When you cut open a pomegranate you'll find small “jeweled” seeds that contain the pomegranate juice. They have a slightly sweet, tart, rich berry-like flavor that goes great in smoothies and added to soda water. To remove the seeds, split the pomegranate in half, score the exterior rind, hold one half over a large bowl and whack with a wooden spoon; this should get most of the seeds out with ease.
Not only do pomegranates taste delicious, but they are incredibly good for you, too. The name of the game here is their antioxidant content, namely punicalagin, an extremely potent antioxidant which also acts as an antibacterial. These fruits are teeming with antioxidants -- in fact, pomegranates contain more antioxidants than red wine, grape juice, cranberry juice, green tea or acai juice. Drinking pomegranate juice regularly can reduce oxidative stress on tissues and protect against heart disease, cancer and cognitive impairment.
On to the recipes!
Pomegranate Glazed Salmon
Makes 2 servingsTo truly showcase the pomegranate I decided to reduce its juice down in a saucepan and ended up with the most amazing and pungent pomegranate molasses. Pomegranate molasses is used in the culinary world as an alternative to balsamic vinegar, and it can be used for glazes on meats, in curries, for salad dressings, etc. I used it in a marinade for salmon, and it turned out great!
For Pomegranate Molasses:
8 oz pomegranate juice
2 tbsp honey
Add ingredients to a small saucepan. Bring to a boil and then reduce to simmer. Reduce liquid until about 1/2 a cup is left. Don't worry, it will thicken up once cooled! Store in refrigerator in sealed container. Pomegranate molasses can be a great addition to other recipes, too!
For Marinade (for two 250 g salmon portions):
1 tbsp lime juice
1 tbsp pomegranate molasses
2 tbsp olive oil
1 inch of ginger, minced finely
2 tbsp chopped cilantro
1 tbsp chopped fresh mint
Salt and Pepper
Combine ingredients in small bowl. Put salmon portions into a small plastic bag, and then add marinade. Massage gently and refrigerate for a minimum of 2 hours.
Preheat oven to 350F. Bake salmon for 10 minutes or until flaked with a fork. Serve with rice and mixed greens.
“Purple” Pomegranate Smoothie
Have you ever heard of the saying “Purple in the morning?” I'm pretty sure it's from a movie...Requiem for a Dream? But this philosophy is a great one to live by. Drinking “purple” smoothies upon rising is a great way to get your antioxidants in and protect/repair cells before the day begins.
1 cup pomegranate juice
1/2 cup frozen blueberries
1/2 cup frozen black cherries
Handful of frozen strawberries
1 banana (fresh)
Blend ingredients in a blender.
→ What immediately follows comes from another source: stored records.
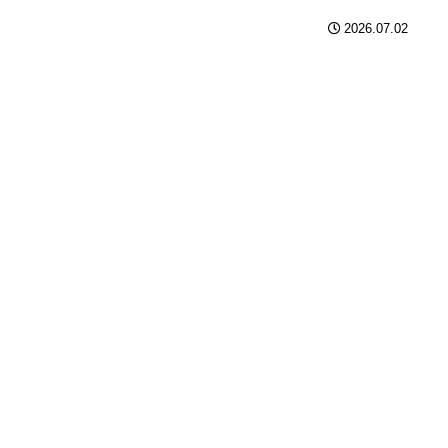
2026.07.02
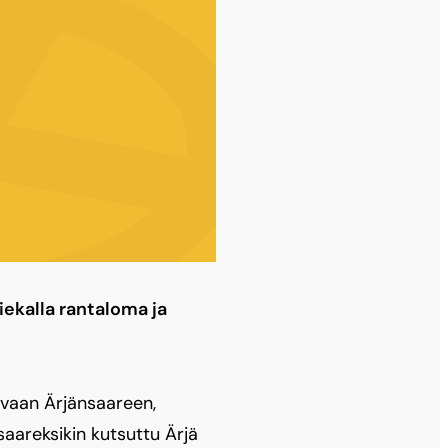
hiekalla rantaloma ja
evaan Ärjänsaareen,
aareksikin kutsuttu Ärjä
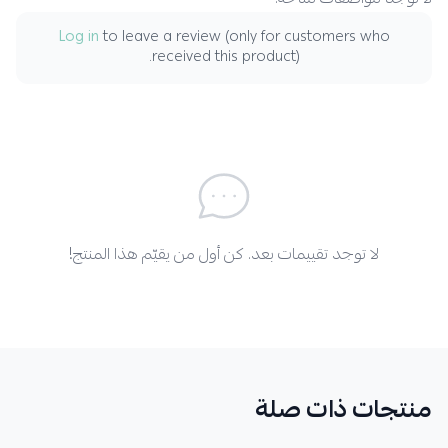
لا توجد مواصفات متاحة.
Log in
to leave a review (only for customers who
received this product).
لا توجد تقييمات بعد. كن أول من يقيّم هذا المنتج!
منتجات ذات صلة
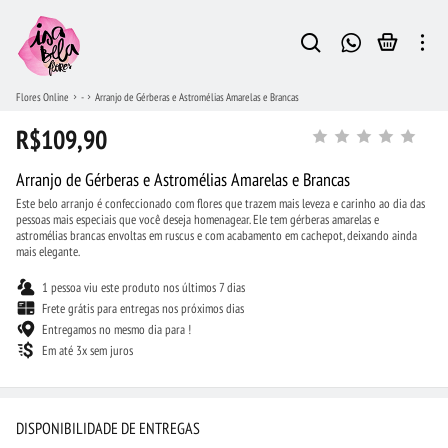
Flores Online
-
Arranjo de Gérberas e Astromélias Amarelas e Brancas
R$109,90
Arranjo de Gérberas e Astromélias Amarelas e Brancas
Este belo arranjo é confeccionado com flores que trazem mais leveza e carinho ao dia das
pessoas mais especiais que você deseja homenagear. Ele tem gérberas amarelas e
astromélias brancas envoltas em ruscus e com acabamento em cachepot, deixando ainda
mais elegante.
1 pessoa viu este produto nos últimos 7 dias
Frete grátis para entregas nos próximos dias
Entregamos no mesmo dia para !
Em até 3x sem juros
DISPONIBILIDADE DE ENTREGAS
Pour and enjoy!
“Jeweled” Cauliflower Rice Pilaf
Makes 6-7 portions.
It’s amazing what can be done with a head of cauliflower -- it can replace any carb-counterpart (flour in pancakes, pizza crust and flatbread; potatoes in purees; and most famously the side dish known as rice!) The great thing about cauliflower is it will gladly take on any spice or flavor that surrounds it. My favorite way to flavor a cauli is with Indian-style spices and some pomegranate seeds. This rice would go perfect underneath a saucy chicken curry or even Pomegranate Glazed Salmon (recipe above).
1 large head of cauliflower, blitzed into rice
1 onion, chopped
1 clove garlic, minced
1/2 cup roasted cashews
1/2 cup toasted coconut chips
1/2 a pomegranate seeded
1/2 cup coconut milk (full fat)
Coconut oil, for frying
Handful of cilantro, chopped
1/2 tsp turmeric
1/2 tsp paprika
1 tsp cumin
1/2 tsp chili powder
1/2 tsp coriander
Salt and Pepper
Start by blitzing the cauliflower using a food processor (a blender may work but you won’t get as uniform a texture). I only had one of those mini chop processors, so I had to do mine in batches (still worked great though)! Add onion to a large frying pan or Dutch oven, and cook until translucent. Add garlic and spices, salt and pepper, and cook for a minute (make sure it doesn’t burn! Stir relatively constantly).
Add cauliflower rice and cook for a few minutes while stirring until rice turns color (from spices). Add coconut milk, and cook until cauliflower is cooked (3-4 minutes). Add cashews and coconut, and cook another 2-3 minutes, and then remove from heat. Add more salt and pepper as needed, as well as the cilantro and pomegranate seeds.